To some, this will be cringe-worthy…
And I understand that. In many ways, it’s a little cringe-worthy to me, too, but I’m going to discuss it anyway.
The subject; practicing gratitude.
Fortunately, this is Thanksgiving week, which provides some small measure of cover for me so that I don’t look entirely like a New Age, metaphysical freak show.
Truth be told, I really believe in this concept…
And I believe in it because it works.
Here’s the upshot:
Gratitude practice is the process of consistently journaling about the things in life that make you grateful.

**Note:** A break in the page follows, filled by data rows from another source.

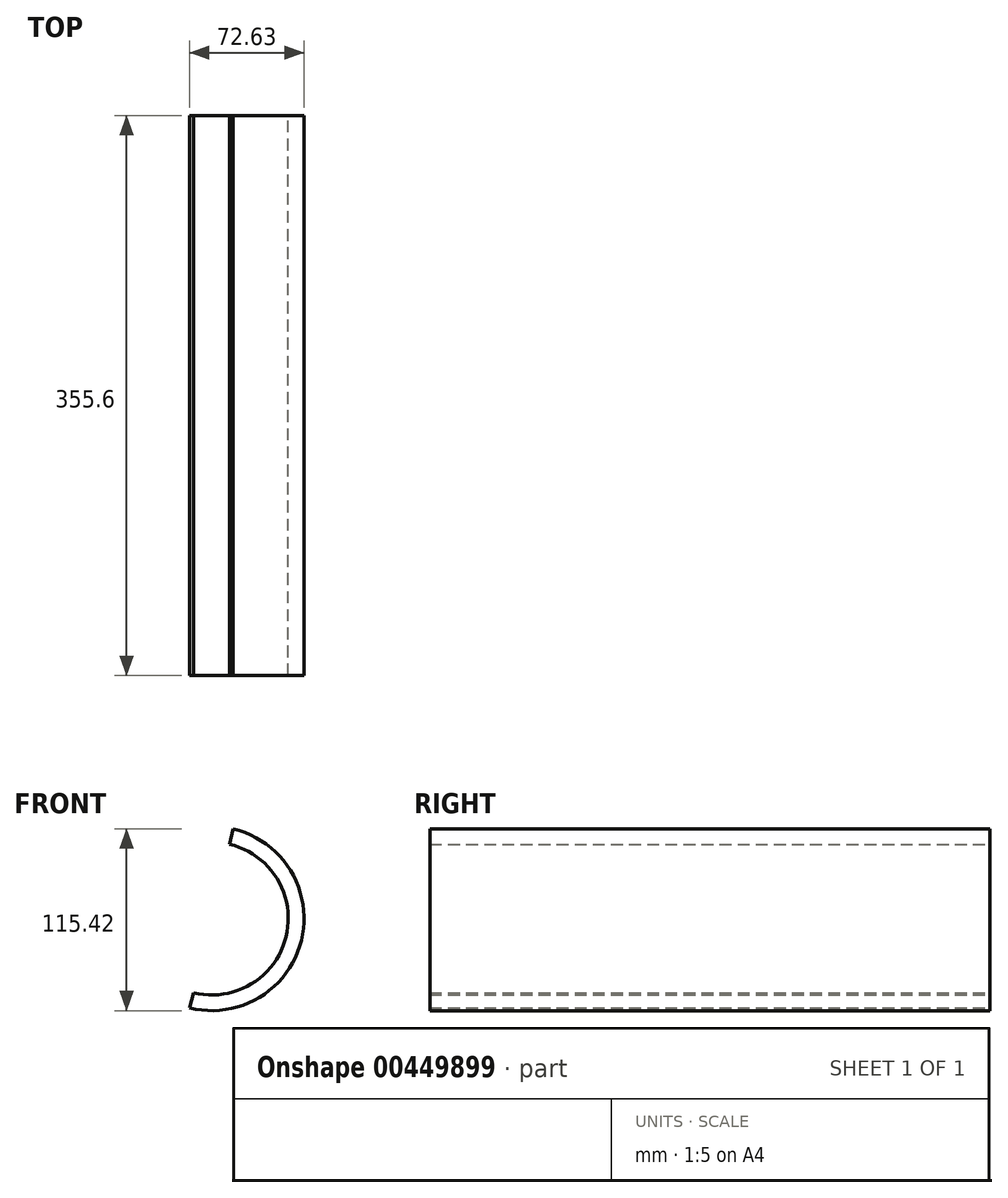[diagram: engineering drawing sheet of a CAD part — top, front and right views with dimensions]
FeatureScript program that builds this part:
annotation { "Feature Type Name" : "Feature", "Feature Type Description" : "" }
export const myFeature = defineFeature(function(context is Context, id is Id, definition is map)
    precondition{}
    {
        {
            var Q0;
            Q0=qCreatedBy(makeId("Front.planeOp"),FACE);
            var sketch = newSketch(context, id + "F0", { "sketchPlane" : qUnion([Q0])});
            skArc(sketch, "E0", {"start": v(-14.12, -56.78) * mm, "mid": v(56.85, -13.87) * mm, "end": v(13.61, 56.9) * mm});
            skArc(sketch, "E1", {"start": v(-11.75, -47.07) * mm, "mid": v(47.13, -11.5) * mm, "end": v(11.24, 47.2) * mm});
            skLineSegment(sketch, "E2", {"start": v(13.61, 56.9) * mm, "end": v(11.24, 47.2) * mm});
            skLineSegment(sketch, "E3", {"start": v(-14.12, -56.78) * mm, "end": v(-11.75, -47.07) * mm});
            skLineSegment(sketch, "E4.trimOffspring", {"start": v(-11.75, -47.07) * mm, "end": v(-14.12, -56.78) * mm});
            skSolve(sketch);
        }
        {
            var Q0;
            Q0=makeQuery(id+"F0.imprint","IMPRINT",FACE,{"disambiguationData":[TD([[makeQuery(id+"F0.imprint","IMPRINT",EDGE,{"derivedFrom":sQuery(id+"F0.wireOp",EDGE,"E0")}),1.0]])]});
            extrude(context, id + "F1", {"entities" : qUnion([Q0]), "depth" : 355.6 * mm});
        }
    });
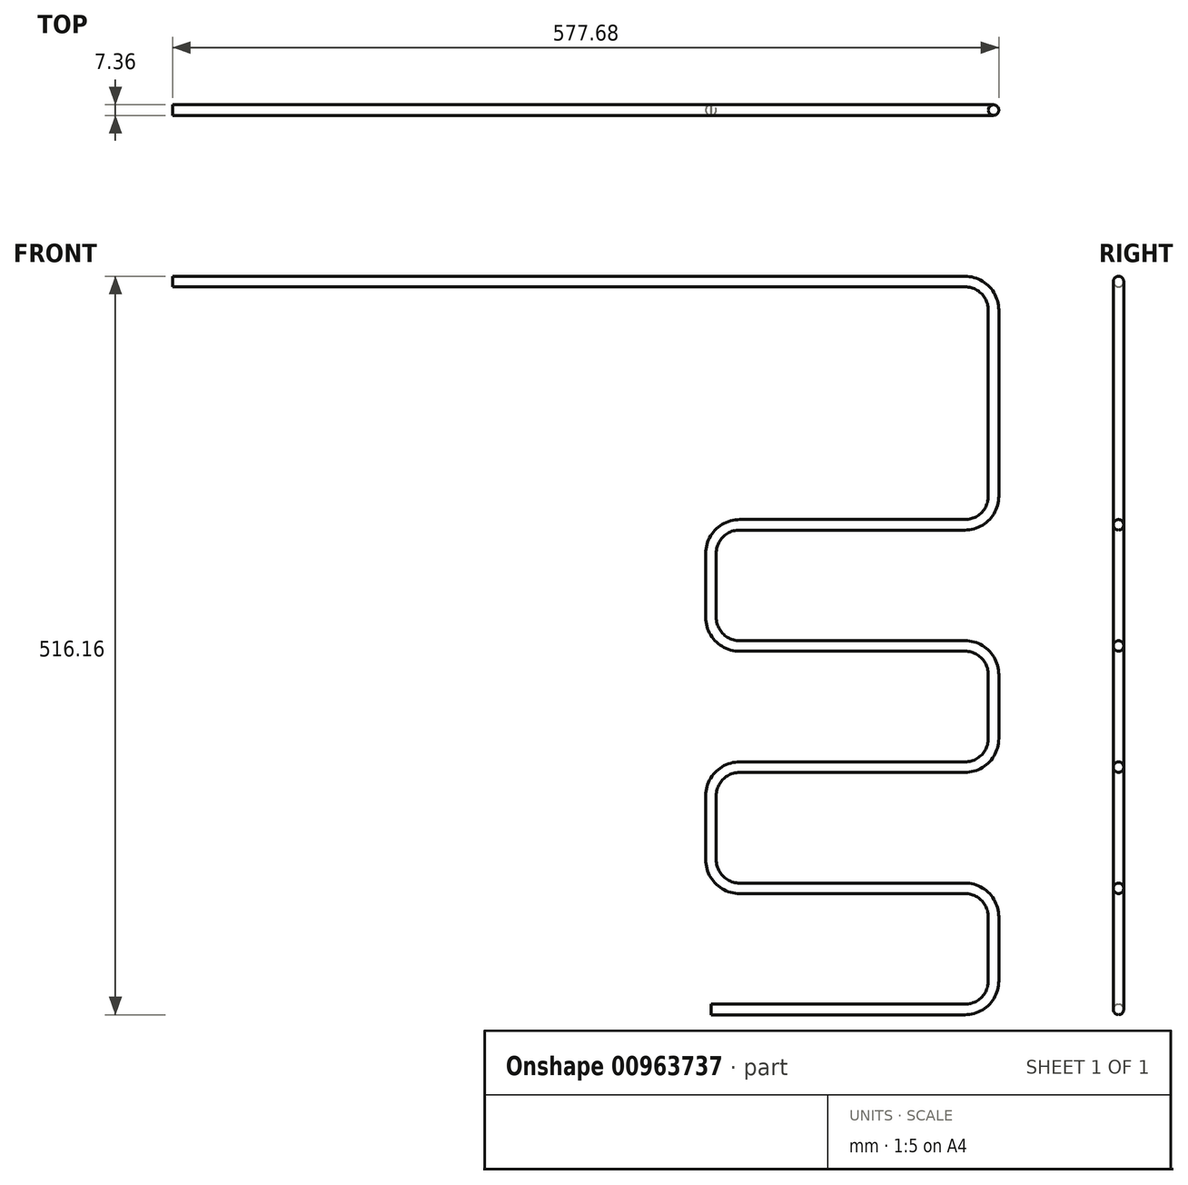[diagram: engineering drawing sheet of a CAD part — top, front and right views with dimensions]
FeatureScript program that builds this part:
annotation { "Feature Type Name" : "Feature", "Feature Type Description" : "" }
export const myFeature = defineFeature(function(context is Context, id is Id, definition is map)
    precondition{}
    {
        {
            var Q0;
            Q0=qCreatedBy(makeId("Front.planeOp"),FACE);
            var sketch = newSketch(context, id + "F0", { "sketchPlane" : qUnion([Q0])});
            skLineSegment(sketch, "E0", {"start": v(0, 0) * mm, "end": v(554, 0) * mm});
            skLineSegment(sketch, "E1", {"start": v(574, -20) * mm, "end": v(574, -150) * mm});
            skLineSegment(sketch, "E2", {"start": v(554, -170) * mm, "end": v(396.4, -170) * mm});
            skLineSegment(sketch, "E3", {"start": v(376.4, -190) * mm, "end": v(376.4, -234.7) * mm});
            skLineSegment(sketch, "E4", {"start": v(396.4, -254.7) * mm, "end": v(554, -254.7) * mm});
            skLineSegment(sketch, "E5", {"start": v(574, -274.7) * mm, "end": v(574, -319.4) * mm});
            skLineSegment(sketch, "E6", {"start": v(554, -339.4) * mm, "end": v(396.4, -339.4) * mm});
            skLineSegment(sketch, "E7", {"start": v(376.4, -359.4) * mm, "end": v(376.4, -404.1) * mm});
            skLineSegment(sketch, "E8", {"start": v(396.4, -424.1) * mm, "end": v(554, -424.1) * mm});
            skLineSegment(sketch, "E9", {"start": v(574, -444.1) * mm, "end": v(574, -488.8) * mm});
            skLineSegment(sketch, "E10", {"start": v(554, -508.8) * mm, "end": v(376.4, -508.8) * mm});
            skPoint(sketch, "E11.visualSharp", {"position": v(574, 0) * mm});
            skArc(sketch, "E11.filletArc", {"start": v(574, -20) * mm, "mid": v(568.14, -5.86) * mm, "end": v(554, 0) * mm});
            skPoint(sketch, "E12.visualSharp", {"position": v(574, -170) * mm});
            skArc(sketch, "E12.filletArc", {"start": v(554, -170) * mm, "mid": v(568.14, -164.14) * mm, "end": v(574, -150) * mm});
            skPoint(sketch, "E13.visualSharp", {"position": v(376.4, -170) * mm});
            skArc(sketch, "E13.filletArc", {"start": v(396.4, -170) * mm, "mid": v(382.26, -175.86) * mm, "end": v(376.4, -190) * mm});
            skPoint(sketch, "E14.visualSharp", {"position": v(574, -254.7) * mm});
            skArc(sketch, "E14.filletArc", {"start": v(574, -274.7) * mm, "mid": v(568.14, -260.56) * mm, "end": v(554, -254.7) * mm});
            skPoint(sketch, "E15.visualSharp", {"position": v(574, -339.4) * mm});
            skArc(sketch, "E15.filletArc", {"start": v(554, -339.4) * mm, "mid": v(568.14, -333.54) * mm, "end": v(574, -319.4) * mm});
            skPoint(sketch, "E16.visualSharp", {"position": v(376.4, -339.4) * mm});
            skArc(sketch, "E16.filletArc", {"start": v(396.4, -339.4) * mm, "mid": v(382.26, -345.26) * mm, "end": v(376.4, -359.4) * mm});
            skPoint(sketch, "E17.visualSharp", {"position": v(376.4, -424.1) * mm});
            skArc(sketch, "E17.filletArc", {"start": v(376.4, -404.1) * mm, "mid": v(382.26, -418.24) * mm, "end": v(396.4, -424.1) * mm});
            skPoint(sketch, "E18.visualSharp", {"position": v(574, -424.1) * mm});
            skArc(sketch, "E18.filletArc", {"start": v(574, -444.1) * mm, "mid": v(568.14, -429.96) * mm, "end": v(554, -424.1) * mm});
            skPoint(sketch, "E19.visualSharp", {"position": v(376.4, -254.7) * mm});
            skArc(sketch, "E19.filletArc", {"start": v(376.4, -234.7) * mm, "mid": v(382.26, -248.84) * mm, "end": v(396.4, -254.7) * mm});
            skPoint(sketch, "E20.visualSharp", {"position": v(574, -508.8) * mm});
            skArc(sketch, "E20.filletArc", {"start": v(554, -508.8) * mm, "mid": v(568.14, -502.94) * mm, "end": v(574, -488.8) * mm});
            skSolve(sketch);
        }
        {
            var Q0;
            Q0=qCreatedBy(makeId("Right.planeOp"),FACE);
            var sketch = newSketch(context, id + "F1", { "sketchPlane" : qUnion([Q0])});
            skCircle(sketch, "E21", {"center": v(0, 0) * mm, "radius": 3.67 * mm});
            skSolve(sketch);
        }
        {
            var Q0;
            Q0=makeQuery(id+"F1.imprint","IMPRINT",FACE,{"disambiguationData":[TD([[makeQuery(id+"F1.imprint","IMPRINT",EDGE,{"derivedFrom":sQuery(id+"F1.wireOp",EDGE,"E21")}),1.0]])]});
            var Q1;
            Q1=sQuery(id+"F0.wireOp",EDGE,"E0");
            var Q2;
            Q2=sQuery(id+"F0.wireOp",EDGE,"E11.filletArc");
            var Q3;
            Q3=sQuery(id+"F0.wireOp",EDGE,"E1");
            var Q4;
            Q4=sQuery(id+"F0.wireOp",EDGE,"E12.filletArc");
            var Q5;
            Q5=sQuery(id+"F0.wireOp",EDGE,"E2");
            var Q6;
            Q6=sQuery(id+"F0.wireOp",EDGE,"E13.filletArc");
            var Q7;
            Q7=sQuery(id+"F0.wireOp",EDGE,"E3");
            var Q8;
            Q8=sQuery(id+"F0.wireOp",EDGE,"E19.filletArc");
            var Q9;
            Q9=sQuery(id+"F0.wireOp",EDGE,"E4");
            var Q10;
            Q10=sQuery(id+"F0.wireOp",EDGE,"E14.filletArc");
            var Q11;
            Q11=sQuery(id+"F0.wireOp",EDGE,"E5");
            var Q12;
            Q12=sQuery(id+"F0.wireOp",EDGE,"E15.filletArc");
            var Q13;
            Q13=sQuery(id+"F0.wireOp",EDGE,"E6");
            var Q14;
            Q14=sQuery(id+"F0.wireOp",EDGE,"E16.filletArc");
            var Q15;
            Q15=sQuery(id+"F0.wireOp",EDGE,"E7");
            var Q16;
            Q16=sQuery(id+"F0.wireOp",EDGE,"E17.filletArc");
            var Q17;
            Q17=sQuery(id+"F0.wireOp",EDGE,"E8");
            var Q18;
            Q18=sQuery(id+"F0.wireOp",EDGE,"E18.filletArc");
            var Q19;
            Q19=sQuery(id+"F0.wireOp",EDGE,"E9");
            var Q20;
            Q20=sQuery(id+"F0.wireOp",EDGE,"E20.filletArc");
            var Q21;
            Q21=sQuery(id+"F0.wireOp",EDGE,"E10");
            sweep(context, id + "F2", {"profiles" : qUnion([Q0]), "path" : qUnion([Q1, Q2, Q3, Q4, Q5, Q6, Q7, Q8, Q9, Q10, Q11, Q12, Q13, Q14, Q15, Q16, Q17, Q18, Q19, Q20, Q21])});
        }
    });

By acknowledging gratitude for things on a regular basis it’s possible to make a significant impact on mental health, happiness and well-being.
According to Harvard researcher, Shawn Achor, author of The Happiness Advantage:
“Something as simple as writing down three things you’re grateful for every day for 21 days in a row significantly increases your level of optimism, and it holds for the next six months. The research is amazing,” he reports. Other studies show gratitude increases willpower, helps keep you calm, and can even boost employee morale.
So, where’s the science behind this?
Well, brain scans prove that there is a tangible result from regular gratitude practice:
“The participants who’d completed the gratitude task months earlier not only reported feeling more gratefulness two weeks after the task than members of the control group, but also, months later, showed more gratitude-related brain activity in the scanner. The researchers described these ‘profound’ and ‘long-lasting’ neural effects as ‘particularly noteworthy,'” psychology writer Christian Jarrett explains on the Science of Us blog.
So, guess what? This isn’t just some ethereal, hippie concept. There’s real world science behind it.
Plus, complaining can kill you!
Yes, the opposite of gratitude (complaining) has negative neurological and emotional effects on you.
So let’s boil that down–having a thought makes it easier for you to have that thought again. That’s not good news for the perpetually gloomy (though happily, it seems gratitude, can work the opposite way, building up your positivity muscles). It gets worse, too. Not only do repeated negative thoughts make it easier to think yet more negative thoughts, they also make it more likely that negative thoughts will occur to you just randomly walking down the street. (Another way to put this is that being consistently negative starts to push your personality towards the negative).
And, this negativity also creates stress, which can kill you.
Bottom line: Gratitude is good for you, complaining is bad for you, and the science is there to prove it!
So, how do I do this “gratitude” thing?
Keep a journal of things for which you are grateful. They can be big things (my job, my house, my wife) or small things (a rainy day, a good cup of coffee, a great book). You can do it daily, three times a week, once a week, the key is to do it consistently. Keep it simple; just enter three things each time you do it.
My input; only enter things that you feel a genuine emotion around, otherwise it feels rote.
And that’s that. Find your own way, there’s no perfect formula here outside of consistency.
And, in the spirit of Thanksgiving…
I want to thank all of you for supporting Arena Fitness over the years. Your friendship and loyalty are priceless to us. We are profoundly grateful to all of you and truly wish you a wonderful and happy Thanksgiving and holiday season.
Think healthy, be healthy. Think negatively, live negatively.